--- Job ---
Transcribe every line of text in the records below without any changes, and omit the pictures from your transcription.

--- Data extracts ---
☆ ☆ ☆ ☆ ☆ ☆ ☆

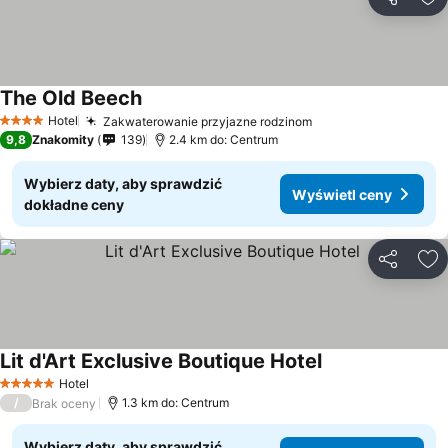
Udostępni
Do
The Old Beech
Hotel
Zakwaterowanie przyjazne rodzinom
4 Kategoria
9,8
Znakomity
139
2.4 km do: Centrum
Wybierz daty, aby sprawdzić
Wyświetl ceny
dokładne ceny
Udostępni
Do
Lit d'Art Exclusive Boutique Hotel
Hotel
5 Kategoria
/
1.3 km do: Centrum
Brak oceny
Wybierz daty, aby sprawdzić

☆ ☆ ☆ ☆ ☆ ☆ ☆

--- Output ---
Udostępni
Do
The Old Beech
Hotel
Zakwaterowanie przyjazne rodzinom
4 Kategoria
9,8
Znakomity
139
2.4 km do: Centrum
Wybierz daty, aby sprawdzić
Wyświetl ceny
dokładne ceny
Udostępni
Do
Lit d'Art Exclusive Boutique Hotel
Hotel
5 Kategoria
/
1.3 km do: Centrum
Brak oceny
Wybierz daty, aby sprawdzić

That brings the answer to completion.